Textauszug:
·····
Deine Armut – na ja, sie befremdet mich zumindest, ist mir peinlich, ich bin ganz beschämt.
So scheinen es manche Dichter von Weihnachtsliedern wohl empfunden zu haben, mit Blick auf diese ausgesprochen schlichte Geburt im Stall.
„O dass doch so ein lieber Stern soll in der Krippen liegen.
Für edle Kinder großer Herrn gehören goldne Wiegen.
Ach Heu und Stroh ist viel zu schlecht,
Samt, Seide, Purpur wären recht,
dies Kindlein drauf zu legen.“ (EG 37,6)

Das Göttliche, Erhabene, Majestätische (so wie wir uns Gott vorstellen) – das ist alles weg, oder zumindest verborgen.
Der Mensch Jesus macht keinen Gebrauch davon.
Armseliger Gottessohn,
Auf die Erde gekommener, runtergekommener Gott.
Und wozu?
Eine Strophe des Liedes „Vom Himmel hoch“ gibt darauf diese Antwort:
„Das hat also gefallen dir, die Wahrheit anzuzeigen mir,
wie aller Welt, Macht, Ehr und Gut vor dir nichts gilt, nichts hilft noch tut.“

Was heißt das für uns Weihnachtsfeiernde?
Wir feiern ja, egal wie es unser Geldbeutel erlaubt, durchaus zünftig.
Wir essen und trinken auch heute noch mal so richtig gut,
der Kühlschrank ist noch einigermaßen voll,
wir haben uns noch mal was Schönes angezogen,
haben vielleicht Gäste.
·····
Angezeigte Daten:
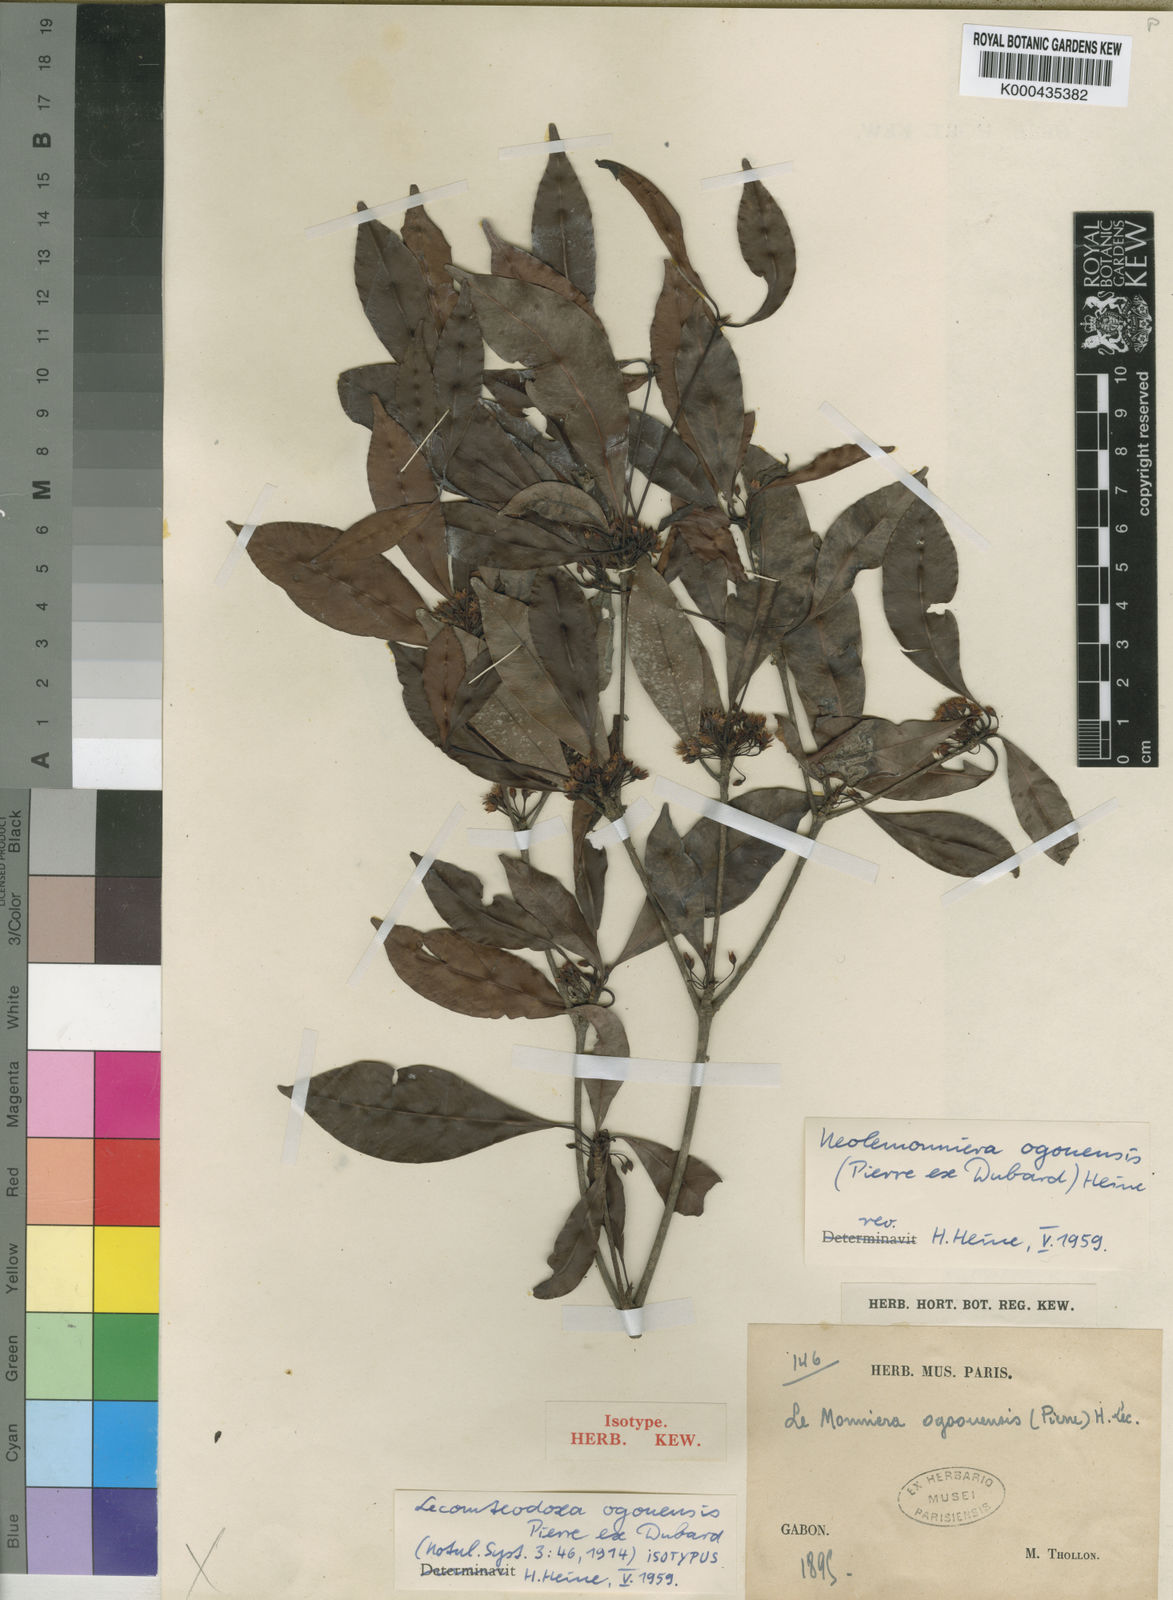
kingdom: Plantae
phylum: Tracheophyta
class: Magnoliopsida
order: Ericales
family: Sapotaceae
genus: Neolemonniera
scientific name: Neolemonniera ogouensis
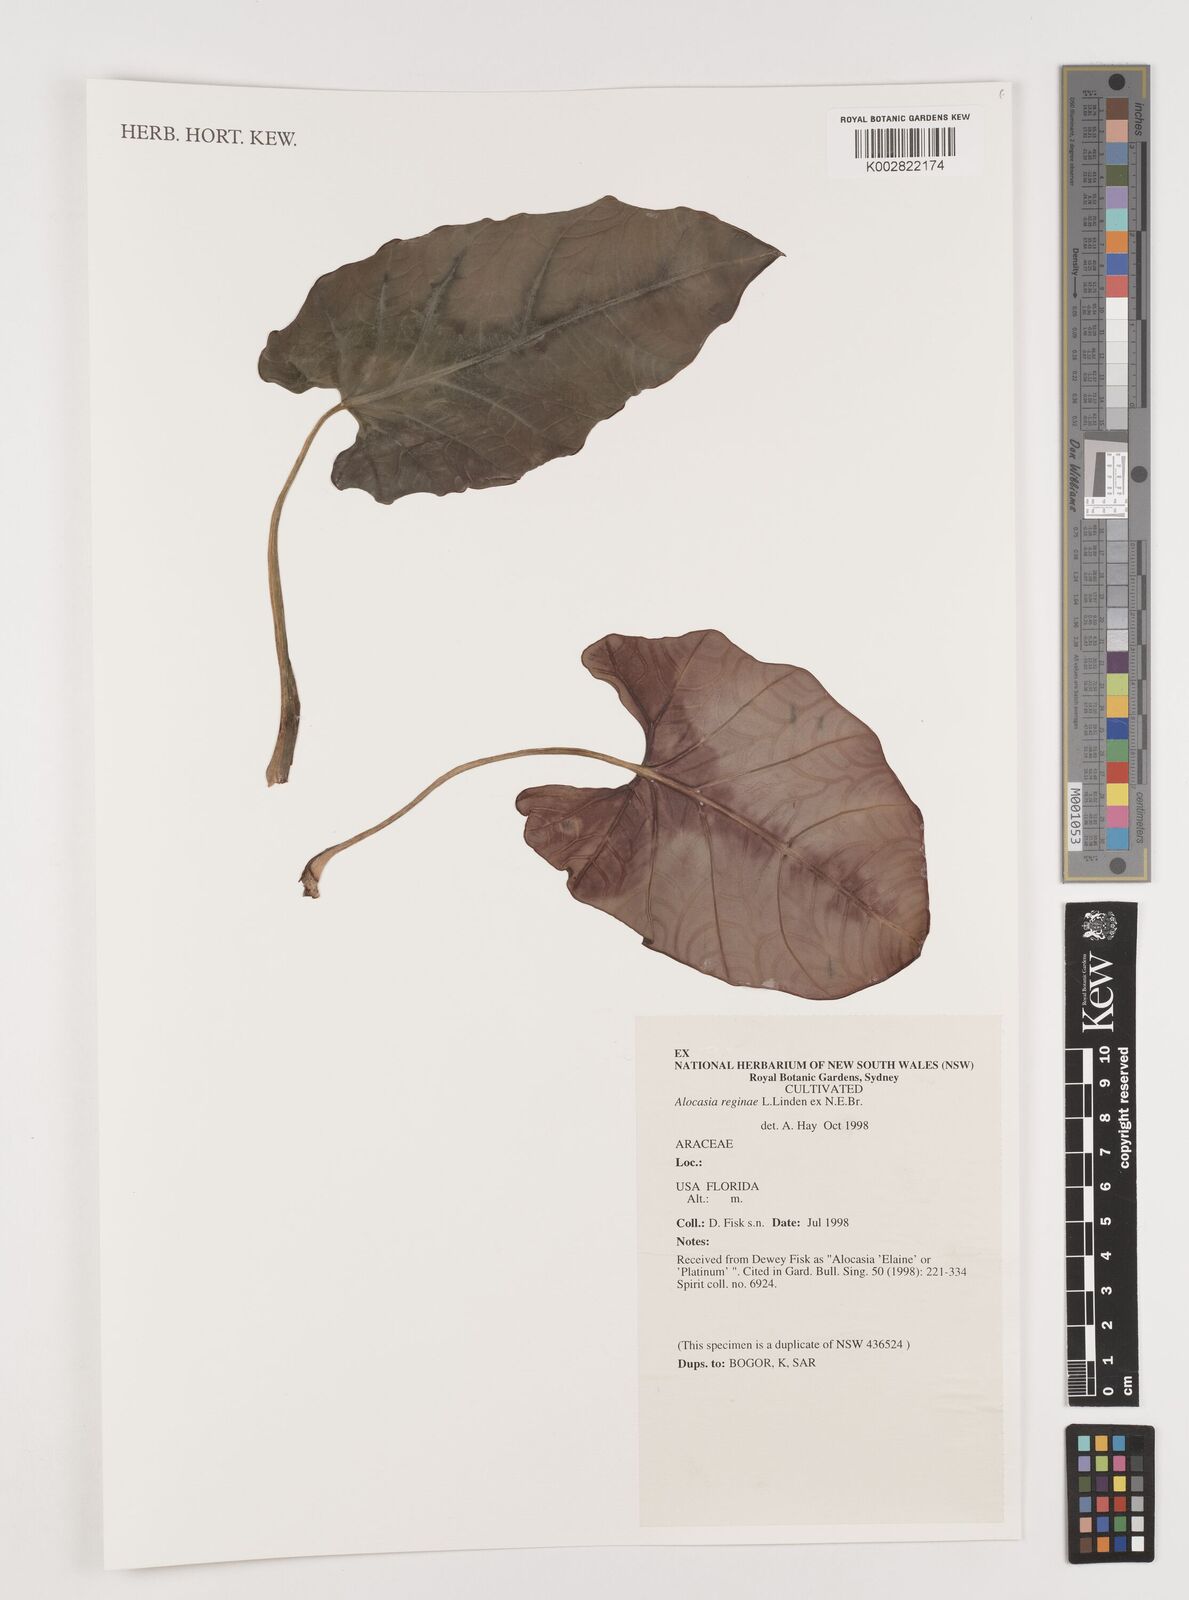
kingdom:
·····
Aufgabe A: Übertrage aus dem Textauszug über die Geburt im Stall den Satz „So scheinen es manche Dichter von Weihnachtsliedern wohl empfunden zu haben, mit Blick auf diese ausgesprochen schlichte Geburt im Stall.“ ins Englische.
Aufgabe B: Führe den Textauszug über die Geburt im Stall im Anschluss an seinen letzten Satz weiter.

Ergebnis A: Some writers of Christmas carols seem to have felt it this way, in view of this decidedly humble birth in the stable.

Ergebnis B:
All das gehört schließlich zu einem Fest dazu.

Aber wir wissen, vielleicht am 2.Feiertag mehr noch als am turbulenten Heiligabend,
auch um das, was uns mit begleitet,
das, was wir kaum abschütteln können:
unsere Phasen von Ratlosigkeit,
oder Ohnmacht,
dies Gefühl: „Es wird mir alles zu viel“,
das Wissen um Menschen, mit denen es „immer so schwierig“ ist.
Oft leben wir nicht relaxed von feinen Kühlschrank-Delikatessen,
sondern eher von der Hand in den Mund.

„Jesus Christus, obwohl er reich ist, wurde doch arm um euretwillen, damit ihr durch seine Armut reich würdet.“
Ich Armer – reich durch ihn. Du Armer – reich durch ihn.
Innerlich reich bist du,
indem dein Vertrauen und Gottvertrauen gestärkt wird.
Innerlich reich bist du, indem dir neu klar wird: irgendwie ist das Leben sinnvoll und wird  gut ausgehen.
Innerlich reich bist du, indem du in dieser fulminanten Idee bestärkt wirst: das entscheidende Grundprinzip des Lebens ist Liebe.
Solche Art Reichtum schenkt der heruntergekommene Jesus,
und das wird nicht mit der Höhe des Weihnachtsgeldes verrechnet.

Amen.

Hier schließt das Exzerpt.